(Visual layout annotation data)
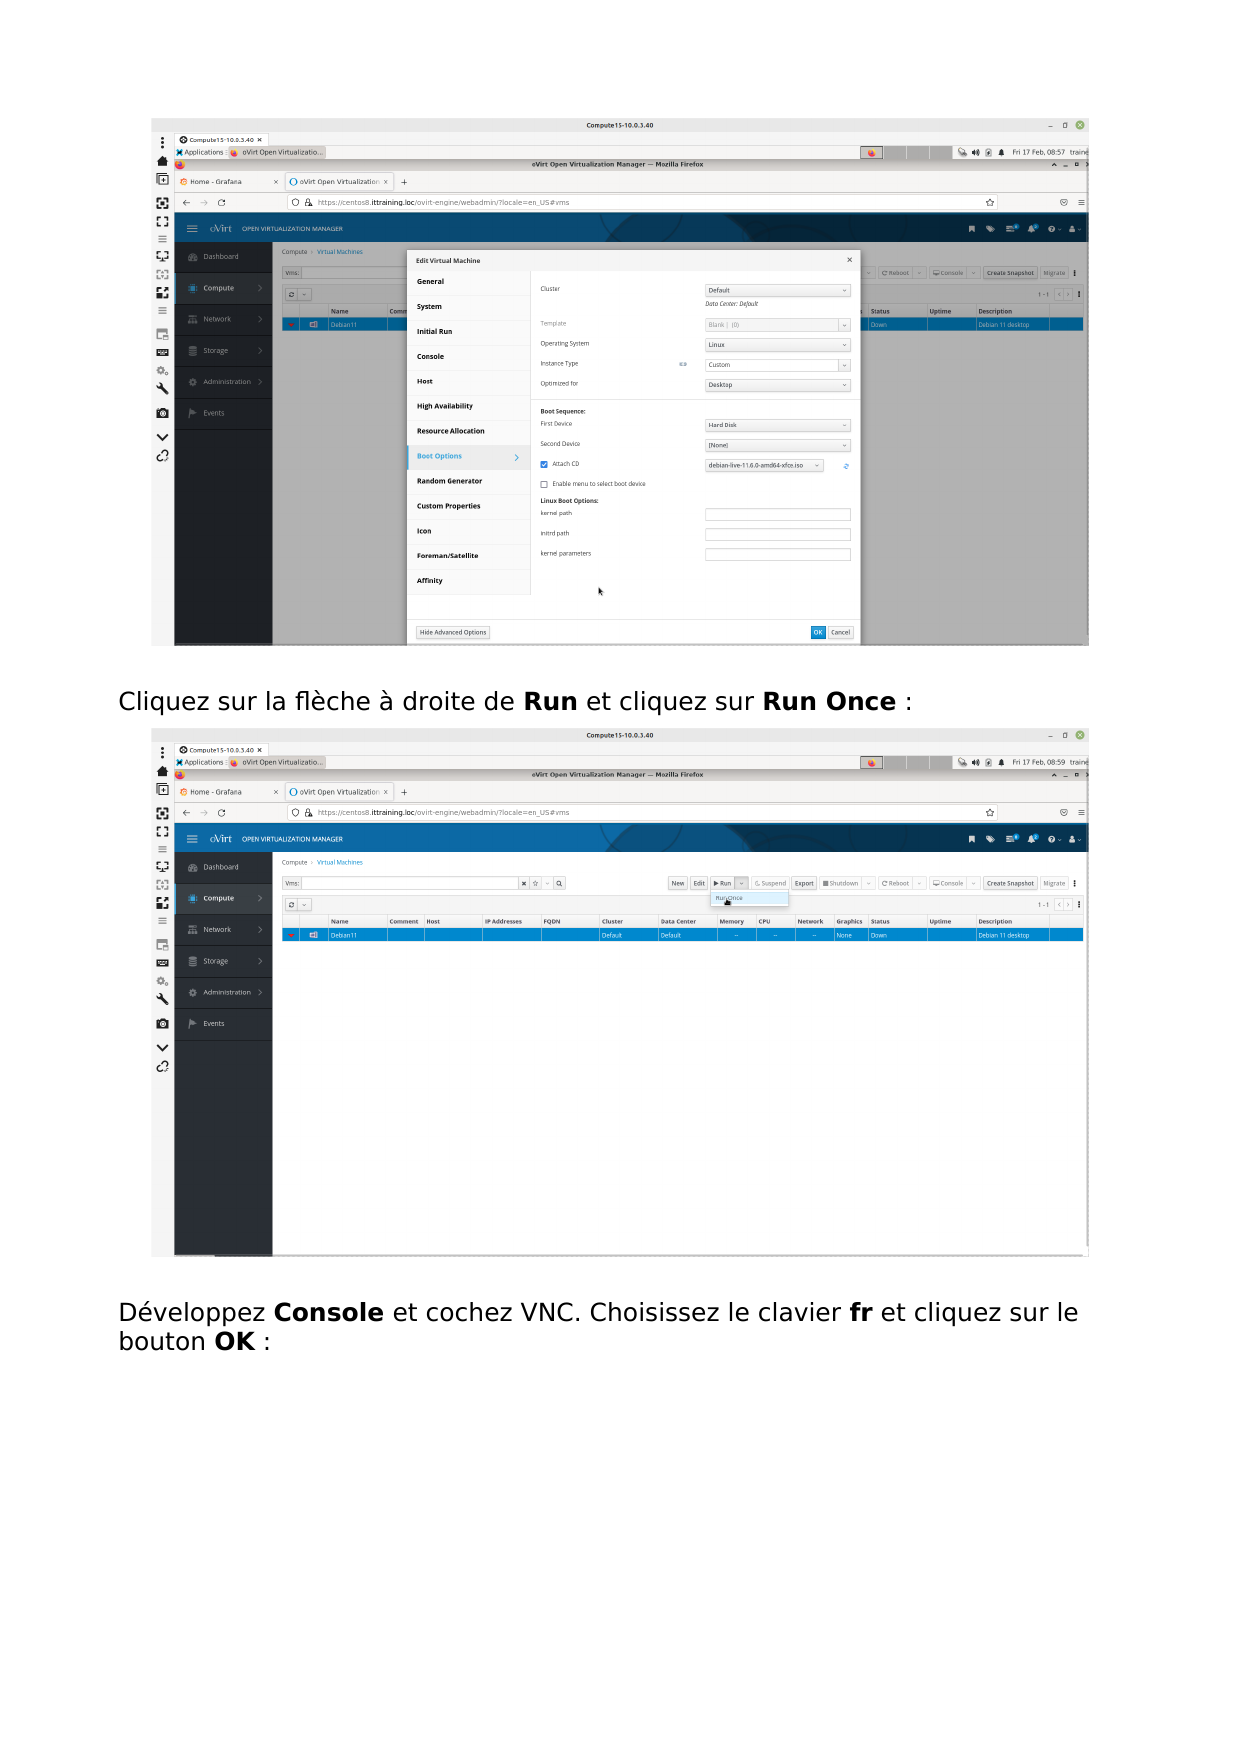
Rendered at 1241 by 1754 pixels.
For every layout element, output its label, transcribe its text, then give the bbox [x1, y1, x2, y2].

text Cliquez sur la flèche à droite de Run et cliquez sur Run Once : [118, 687, 1122, 716]
text Développez Console et cochez VNC. Choisissez le clavier fr et cliquez sur le bouton OK : [118, 1298, 1122, 1356]
picture [151, 728, 1089, 1257]
picture [151, 118, 1089, 646]
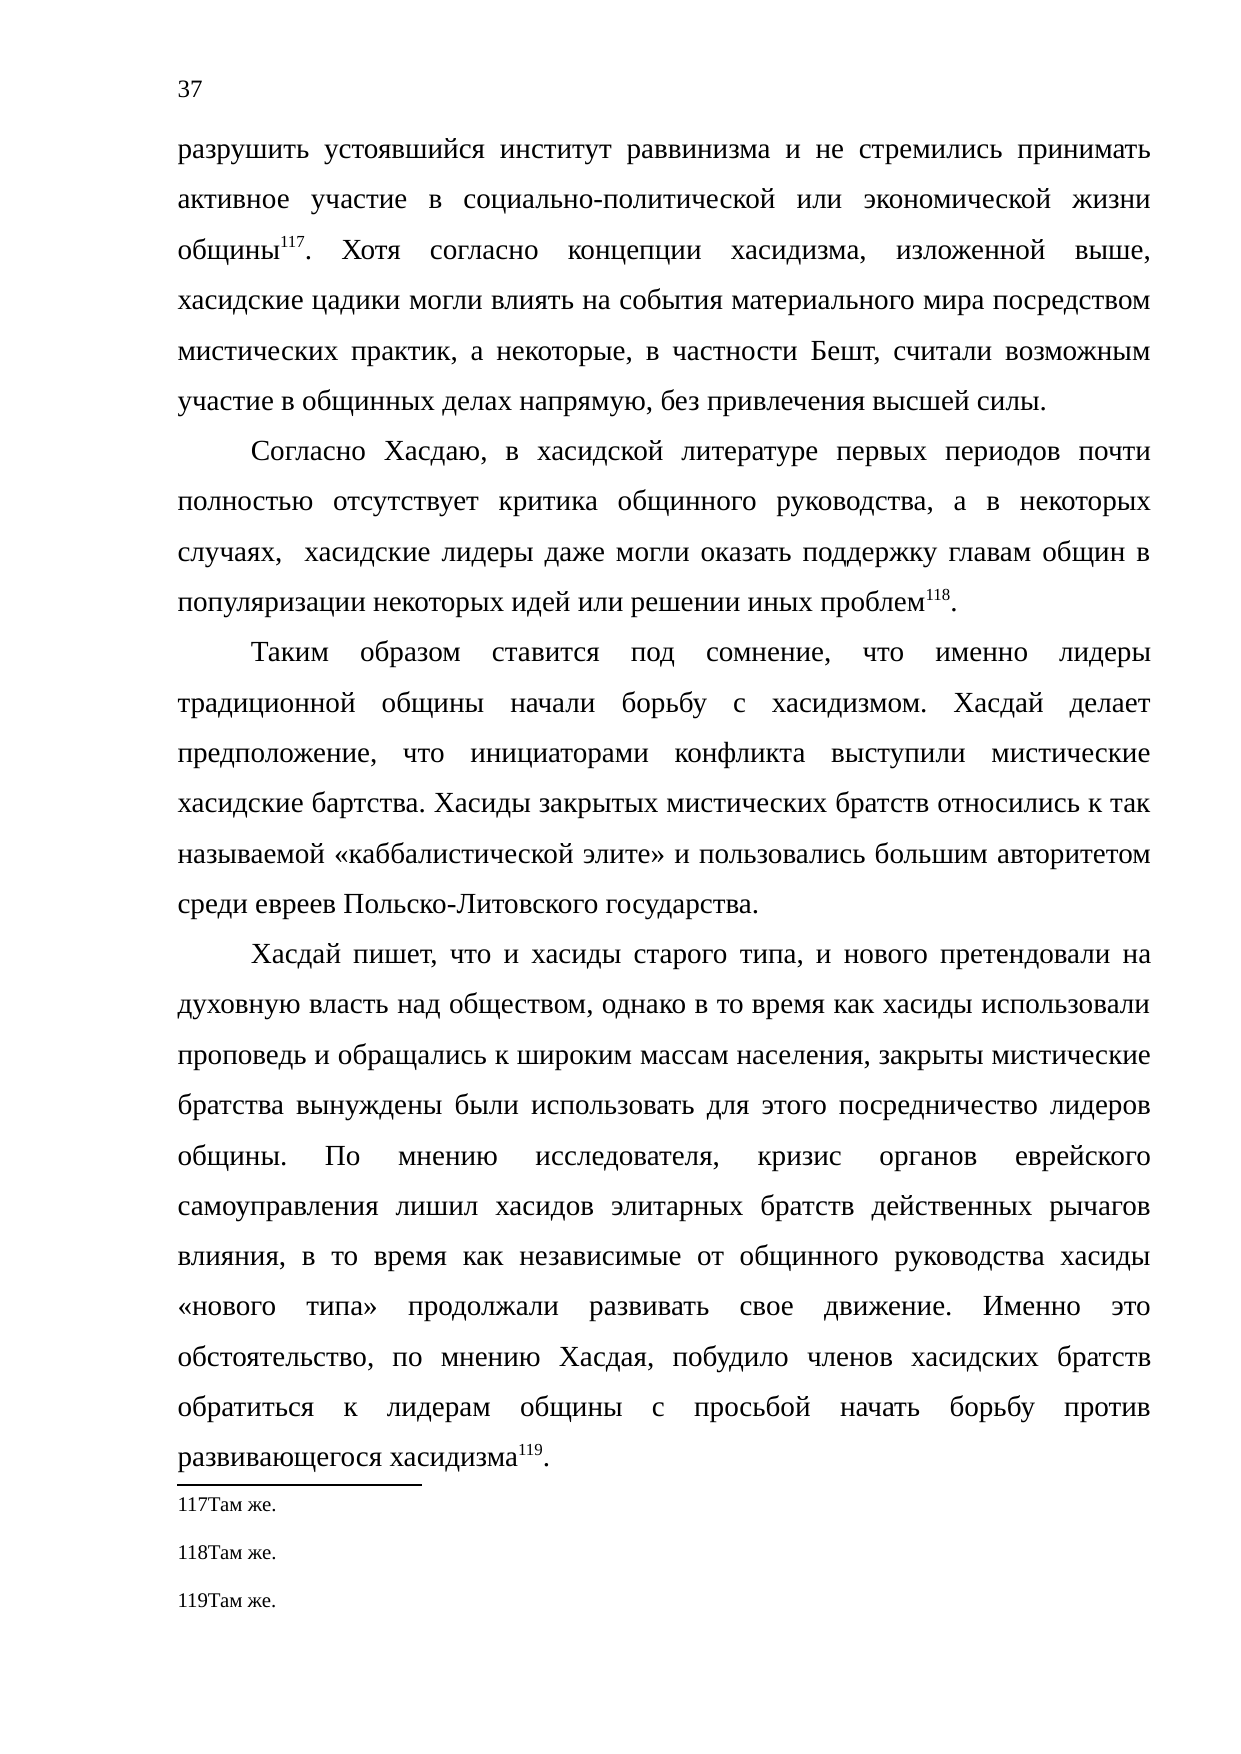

### [Objective]
Please identify each line in the entries above that contains the string "text", where case counts, and copy every such line.

### [Exercise result]
For every layout element, output its label, transcribe its text, then give the bbox [x1, y1, x2, y2].
text Cliquez sur la flèche à droite de Run et cliquez sur Run Once : [118, 687, 1122, 716]
text Développez Console et cochez VNC. Choisissez le clavier fr et cliquez sur le bouton OK : [118, 1298, 1122, 1356]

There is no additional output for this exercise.